The Broken Face

After the goldrush #47

After the goldrush #47

Donovan Quinn might still be best know for his work in the brilliant Skygreen Leopards combo, but given the way his solo music has developed in recent years that might very well have changed when it’s time to wrap up his career. Donavan Quinn & the 13th Month (Soft Abuse) finds insistent strumming and naked vocals floating right across psychedelic folk waters and like you would expect Quinn is rarely in a hurry, taking his time to suck out of the very core of his elegantly crafted folk songs. File somewhere between Dylan and the most structured side of the Jewelled Antler repertoire and you’re in the right ballpark.

After the goldrush #46

After the goldrush #46

The Declining Winter’s Goodbye Minnesota (Rusted Rail) is an ideal companion for entering the fall.
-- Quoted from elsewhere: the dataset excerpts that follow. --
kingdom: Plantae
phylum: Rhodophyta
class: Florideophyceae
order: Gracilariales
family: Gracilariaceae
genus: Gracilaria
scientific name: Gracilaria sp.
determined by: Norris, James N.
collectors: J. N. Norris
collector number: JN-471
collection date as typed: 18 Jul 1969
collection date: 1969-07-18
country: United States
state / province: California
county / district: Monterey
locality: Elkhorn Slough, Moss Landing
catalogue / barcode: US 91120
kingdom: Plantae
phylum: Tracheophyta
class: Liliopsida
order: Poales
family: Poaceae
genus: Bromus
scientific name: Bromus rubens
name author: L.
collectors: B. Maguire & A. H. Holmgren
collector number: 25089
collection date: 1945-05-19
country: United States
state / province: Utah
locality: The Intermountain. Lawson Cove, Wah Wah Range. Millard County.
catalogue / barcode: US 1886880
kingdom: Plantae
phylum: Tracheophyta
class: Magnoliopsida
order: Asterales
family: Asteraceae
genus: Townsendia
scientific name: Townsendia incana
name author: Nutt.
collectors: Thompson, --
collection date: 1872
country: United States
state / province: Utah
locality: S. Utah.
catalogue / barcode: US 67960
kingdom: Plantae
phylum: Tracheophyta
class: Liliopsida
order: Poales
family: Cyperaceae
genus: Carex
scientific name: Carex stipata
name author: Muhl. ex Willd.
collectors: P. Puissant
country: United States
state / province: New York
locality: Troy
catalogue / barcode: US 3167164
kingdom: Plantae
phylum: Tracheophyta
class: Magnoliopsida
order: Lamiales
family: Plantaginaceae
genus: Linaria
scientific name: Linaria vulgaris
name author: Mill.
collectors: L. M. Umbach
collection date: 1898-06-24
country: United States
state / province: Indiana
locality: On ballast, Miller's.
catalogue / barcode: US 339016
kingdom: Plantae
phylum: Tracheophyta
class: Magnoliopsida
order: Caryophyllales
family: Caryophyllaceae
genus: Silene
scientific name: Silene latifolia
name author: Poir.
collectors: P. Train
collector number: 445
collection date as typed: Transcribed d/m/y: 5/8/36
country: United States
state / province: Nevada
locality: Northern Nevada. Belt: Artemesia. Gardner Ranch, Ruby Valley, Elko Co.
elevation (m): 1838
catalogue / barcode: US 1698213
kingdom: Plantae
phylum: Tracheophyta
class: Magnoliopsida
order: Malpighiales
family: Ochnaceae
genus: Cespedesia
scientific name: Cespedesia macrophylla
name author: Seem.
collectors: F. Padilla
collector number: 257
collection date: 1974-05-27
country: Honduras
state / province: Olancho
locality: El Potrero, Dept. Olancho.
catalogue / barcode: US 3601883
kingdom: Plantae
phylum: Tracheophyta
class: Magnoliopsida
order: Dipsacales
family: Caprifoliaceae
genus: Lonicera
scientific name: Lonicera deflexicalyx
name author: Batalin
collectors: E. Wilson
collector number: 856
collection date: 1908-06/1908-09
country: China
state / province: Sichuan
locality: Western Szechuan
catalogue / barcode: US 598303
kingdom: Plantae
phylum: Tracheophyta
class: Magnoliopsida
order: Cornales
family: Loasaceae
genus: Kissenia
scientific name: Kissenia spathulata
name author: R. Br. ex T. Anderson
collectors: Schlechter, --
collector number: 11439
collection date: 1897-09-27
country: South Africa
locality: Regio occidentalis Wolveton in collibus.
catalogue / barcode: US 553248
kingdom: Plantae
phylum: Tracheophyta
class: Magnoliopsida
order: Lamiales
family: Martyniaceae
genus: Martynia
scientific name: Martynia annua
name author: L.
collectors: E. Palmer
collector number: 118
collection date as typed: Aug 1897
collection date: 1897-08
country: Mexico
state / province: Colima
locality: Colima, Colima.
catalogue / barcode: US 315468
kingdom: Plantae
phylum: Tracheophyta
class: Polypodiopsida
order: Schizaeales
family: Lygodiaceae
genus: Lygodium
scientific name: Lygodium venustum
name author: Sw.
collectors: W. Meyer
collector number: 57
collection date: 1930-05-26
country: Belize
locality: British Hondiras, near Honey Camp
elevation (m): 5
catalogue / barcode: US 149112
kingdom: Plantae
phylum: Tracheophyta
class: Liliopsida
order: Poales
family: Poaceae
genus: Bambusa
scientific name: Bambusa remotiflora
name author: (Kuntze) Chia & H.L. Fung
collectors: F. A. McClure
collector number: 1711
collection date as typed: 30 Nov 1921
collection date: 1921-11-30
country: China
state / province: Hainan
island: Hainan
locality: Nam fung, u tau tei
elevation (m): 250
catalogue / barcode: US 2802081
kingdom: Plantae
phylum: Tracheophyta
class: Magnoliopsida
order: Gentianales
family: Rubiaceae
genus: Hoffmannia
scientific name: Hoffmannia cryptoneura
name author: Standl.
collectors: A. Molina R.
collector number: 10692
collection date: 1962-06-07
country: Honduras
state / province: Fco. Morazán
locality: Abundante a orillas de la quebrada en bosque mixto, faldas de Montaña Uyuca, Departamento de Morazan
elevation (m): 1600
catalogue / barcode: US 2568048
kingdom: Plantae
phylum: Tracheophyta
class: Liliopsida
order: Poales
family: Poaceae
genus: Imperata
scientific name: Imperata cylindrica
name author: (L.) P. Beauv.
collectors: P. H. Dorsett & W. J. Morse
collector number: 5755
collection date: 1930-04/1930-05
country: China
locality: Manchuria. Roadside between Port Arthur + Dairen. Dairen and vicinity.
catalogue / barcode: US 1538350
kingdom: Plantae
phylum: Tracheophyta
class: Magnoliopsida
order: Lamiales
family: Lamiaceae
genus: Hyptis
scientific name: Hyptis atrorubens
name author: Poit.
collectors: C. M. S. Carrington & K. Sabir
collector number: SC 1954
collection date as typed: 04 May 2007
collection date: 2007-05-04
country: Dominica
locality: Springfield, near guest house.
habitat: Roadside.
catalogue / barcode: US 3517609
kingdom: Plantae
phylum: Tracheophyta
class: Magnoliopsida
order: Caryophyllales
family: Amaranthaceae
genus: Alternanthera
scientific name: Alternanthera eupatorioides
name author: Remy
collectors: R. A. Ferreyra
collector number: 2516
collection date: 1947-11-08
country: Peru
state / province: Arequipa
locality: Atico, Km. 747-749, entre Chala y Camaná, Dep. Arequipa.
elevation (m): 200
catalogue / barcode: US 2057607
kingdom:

As a matter of fact I think I’ve read four or five descriptions of this album and every single one of them pointed out the connection to this season. Anyway, what we have here is the solo musical project of Richard Adams, a co-founder of former Broken Face cover stars, Hood. Hood has always been the uncrowned tzars of finding the well-hidden gates between electronica, indie rock, dub and folk-induced pop minimalism. Goodbye Minnesota sounds quite a bit like mid-period Hood, like a mixture of Rustic Houses and Forlorn Valleys and The Cycle of Days and Seasons, which beyond praise basically means fall reveries draped in moody acoustic drone hypnotism. I am a sucker for this kind of rain-soaked, blurry soundscapes and if you like me still return to those Hood albums on a regular basis you can’t really go wrong with this one.

Pelt Dauphin Elegies (

Pelt Dauphin Elegies (VHF)

I know that writing about Virginia’s Pelt probably means preaching to the already converted, but after seeing these guys’ phenomenal set at Terrastock 7 nothing can ever stop me from spreading the gospel about their work. Their most recent album on the always-impressive VHF imprint is a droning affair that moves across a plane of acoustic unease, devotional noise –improv and spiritual, corrosive resonance. The first two tracks display jarring gongs and drifting tones that give way to screeching strings, but what really sets the standard here is the epic third track, “Cast Out to Deep Waters”. This is 32 minutes of sonic enlightenment at its finest, with dense layers of slowly unfolding, slightly exotic drones that come packed with anxious beauty of isolation and doubt. It’s a spectacular procession of aural bliss that actually gets close to the live experience, and that is definitely saying something. When it’s time to move across the line to the other side I can’t think of a better companion than Pelt.

Cloudland Canyon Lie in

Cloudland Canyon Lie in Light (Kranky)

This half-American, half-German duo delivers seven high and lonely krautrock epics draped in beguiling cosmic otherliness. The sound range from atmospheric droning buzz and wavering electronic gravity to relentless kraut grooves and homebrewed psych and although pretty much all of it borders familiar terrain, dating back to Germany in the ‘70s it’s still pretty stellar. Mainly so because of the band’s talent for combining and blending influences to something that in most cases sound like their own thing. There has been a wave of cosmic music recently and if the quality of this disc is any indicator that trend will probably last for a while yet.

The Doozer Sheet Music

The Doozer Sheet Music (Pickled Egg)

A cpl of weeks back I met this fellow who claimed that he doesn’t like pop music. Given his impeccable taste when it comes to peripheral sounds, that’s kind of hard to believe. I simply assume that it’s more a matter of having different definitions of what can be referred to as pop music. In my world, UK solo act the Doozer is just that, although I am sure some would probably question using such a term. Anyway, what we have here is an introspective pop album bathed in seductive psychedelia, blurry images of the British countryside, unexpected loops and hazy soundscapes. File somewhere along an imaginary axis leading from Syd Barrett to Chris Knox and then on to Pumice.

United Bible Studies Airs

United Bible Studies Airs of Sun and Stone (Deep Water)

Preston Swirnoff Maariv

Preston Swirnoff Maariv (Last Visible Dog)

Preston Swirnoff is a San Diego-based electro-acoustic composer that expands the borders of said genre by adding substantial emotive elements to the mix. Where some talented folks tend to get stuck in technicalities and over ambitions we find Swirnoff doing it all right. He conjures hazy hypnotic soundscapes and minimalist pulsings of alien frequencies in a way that at first struck me as quite accessible, but which upon repeated listening revealed fragments of a pretty fucked-up dream. These fragments have been glued together by Swirnoff to something that goes beyond words as well as tedious genre names. Maariv is one of those masterworks that are destined to be forgotten by most and cherished by way too few.